=== What is being asked ===
Please find each line of the material below that contains the string "Rubin" and copy those lines out, matching case exactly.
[Start of section]
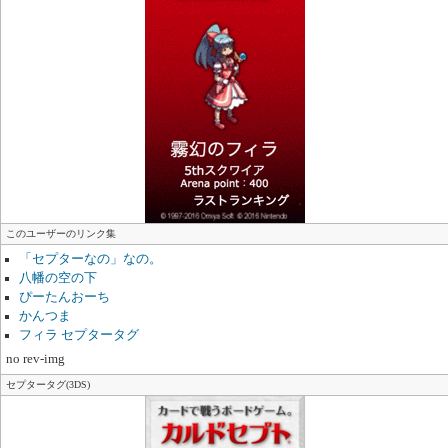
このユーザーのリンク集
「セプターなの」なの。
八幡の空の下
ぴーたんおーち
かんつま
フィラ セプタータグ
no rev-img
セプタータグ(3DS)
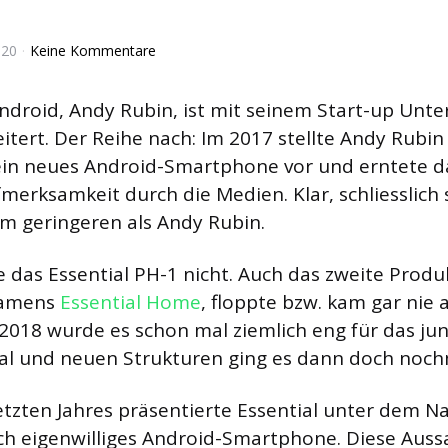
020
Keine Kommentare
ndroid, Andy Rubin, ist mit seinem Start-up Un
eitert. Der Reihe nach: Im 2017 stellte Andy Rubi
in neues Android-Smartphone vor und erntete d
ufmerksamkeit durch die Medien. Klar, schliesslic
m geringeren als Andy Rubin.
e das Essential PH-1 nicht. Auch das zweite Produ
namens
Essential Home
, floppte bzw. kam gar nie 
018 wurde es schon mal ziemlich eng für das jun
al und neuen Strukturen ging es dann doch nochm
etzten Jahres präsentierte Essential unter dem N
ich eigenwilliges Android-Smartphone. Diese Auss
[End of section]
=== Expected answer ===
ndroid, Andy Rubin, ist mit seinem Start-up Un
m geringeren als Andy Rubin.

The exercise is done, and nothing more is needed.